### Assigned task 1
Print the passage from the undersea cables text that opens with the words containing "First of all, these" and closes with "(generally through subcontractors).".
### Assigned task 2
List every geographic place named in the undersea cables text.
### Assigned task 3
Write a continuation of the undersea cables text that begins after its final sentence.

### Exercise passage
+++

Anonymous 0 Comments

First of all, these cables do not provide internet to the entire world– what they do is provide connections across water. The vast majority of cabling is on land, either above ground or buried beneath it. Undersea cables are undersea because not every place is connected by land conveniently, so you just lay a cable underwater instead of underground, since there is no ground.

The cables are owned by various private companies, generally in telecommunications. Even Facebook and Google own some cables though now and are investing more into them. Their owners maintain them (generally through subcontractors).

We are also laying more and new cables all the time, there is a significant demand for this both to increase capacity in existing areas, such as US to Europe, or to add new capacity, such as to places in Africa

Anonymous 0 Comments

Well the original transoceanic telegraph cables were laid by the telegraph companies. Then later the phone companies. These used good old fashioned copper wires (originally just one or two) in a LOT of shielding, and then later simple repeaters or amplifiers (and the power to drive those).

Later on the cables switched from using copper conductors to fiber optic cables – the nice thing about fibre is you can shove multiple different color wavelengths of light down the same cable, so you can “multiplex” hundreds of different signals simultaneously. And with the right electronics to encode/decode and multiplex these light signals _very fast_ you get a single fiber optic strand carrying tens of gigabits per second of data. Now run _multiple_ fiber optic strands in the same cable == lots of bits / second.

Who runs and maintains them? The equipment, ships and personnel to make and lay and splice these cables across the ocean are ridiculously expensive – so there are only a few companies who specialize in doing this. These companies are contracted by the companies who want (and are willing to pay for) the cables. THOSE companies might be telco’s or governments or a consortium of telcos willing to “split” the cost. Big data companies too – Google is laying cables now.

+++

### Source material
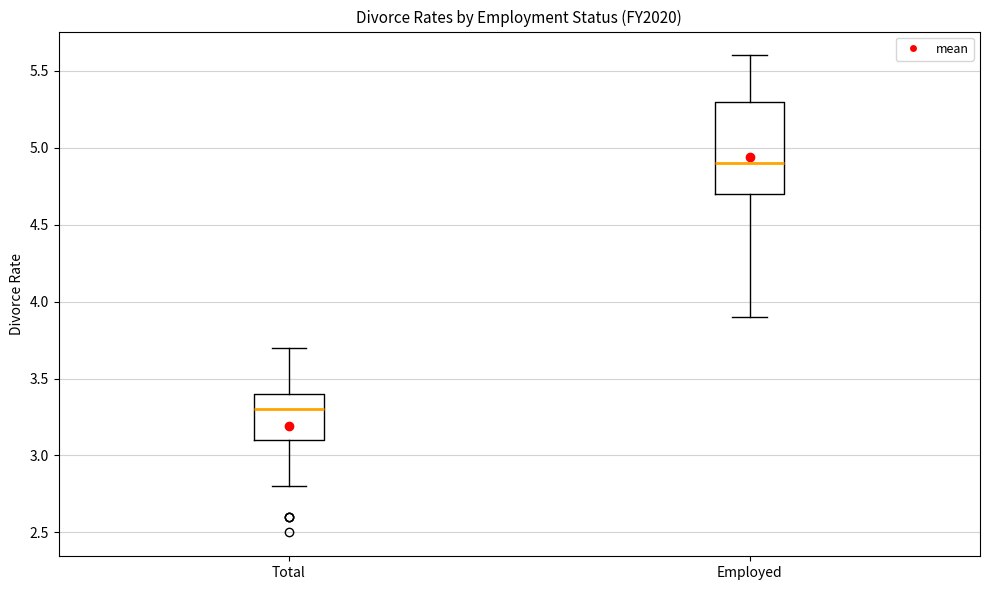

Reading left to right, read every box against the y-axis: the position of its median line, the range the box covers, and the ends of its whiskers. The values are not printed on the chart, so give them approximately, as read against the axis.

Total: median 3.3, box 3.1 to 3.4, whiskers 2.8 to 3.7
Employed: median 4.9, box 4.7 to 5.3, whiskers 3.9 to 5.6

+++

### Exercise result 1
First of all, these cables do not provide internet to the entire world– what they do is provide connections across water. The vast majority of cabling is on land, either above ground or buried beneath it. Undersea cables are undersea because not every place is connected by land conveniently, so you just lay a cable underwater instead of underground, since there is no ground.

The cables are owned by various private companies, generally in telecommunications. Even Facebook and Google own some cables though now and are investing more into them. Their owners maintain them (generally through subcontractors).

### Exercise result 2
US, Europe, Africa

### Exercise result 3
But, to over simplify, you want a data cable from New York to Paris (or the closest beaches to)? You go to the cable making co and the switching gear maker and say “I want x channels over y fibres at z data rate” and they tell you what equipment they can make and what the cable will look like (how thick, how much can it bend, how frequent the repeaters have to be, what the max length of spool they can make – you can’t get a cable to go all the way, they have to make several and splice them together). Then you go to your cable laying company, give deets on the cable and they say yay or nay. Then you go and buy your landing points – literally where the cable comes ashore and connects to ground infrastructure. There’s gonna be a shack or a bunker with gear etc. and all the interconnects with your land infrastructure.

Then you fork over gobs of money, all the stuff gets made, the ship rolls up the spools of cable and they start at one side and start laying cable, splicing the segments together.

edit: then, once your cable is connected up how do you make money on it (unless you’re going to utilize all of its bandwidth yourself, like Google)? Well, you connect up your cable ends with switches and routers that connect to other lines for various other big telcos and you start charging them for bandwidth – you just saved them the $hassle$ of laying or contracting their own cable to get more bandwidth from A to B – they run a line to your ocean cable terminus, hook up the gear and you charge them by the Terrabyte. Or whatever, $10M/month.

Anonymous 0 Comments

First of all, these cables do not provide internet to the entire world– what they do is provide connections across water. The vast majority of cabling is on land, either above ground or buried beneath it. Undersea cables are undersea because not every place is connected by land conveniently, so you just lay a cable underwater instead of underground, since there is no ground.

The cables are owned by various private companies, generally in telecommunications. Even Facebook and Google own some cables though now and are investing more into them. Their owners maintain them (generally through subcontractors).

We are also laying more and new cables all the time, there is a significant demand for this both to increase capacity in existing areas, such as US to Europe, or to add new capacity, such as to places in Africa

Anonymous 0 Comments

Well the original transoceanic telegraph cables were laid by the telegraph companies. Then later the phone companies. These used good old fashioned copper wires (originally just one or two) in a LOT of shielding, and then later simple repeaters or amplifiers (and the power to drive those).

Later on the cables switched from using copper conductors to fiber optic cables – the nice thing about fibre is you can shove multiple different color wavelengths of light down the same cable, so you can “multiplex” hundreds of different signals simultaneously. And with the right electronics to encode/decode and multiplex these light signals _very fast_ you get a single fiber optic strand carrying tens of gigabits per second of data. Now run _multiple_ fiber optic strands in the same cable == lots of bits / second.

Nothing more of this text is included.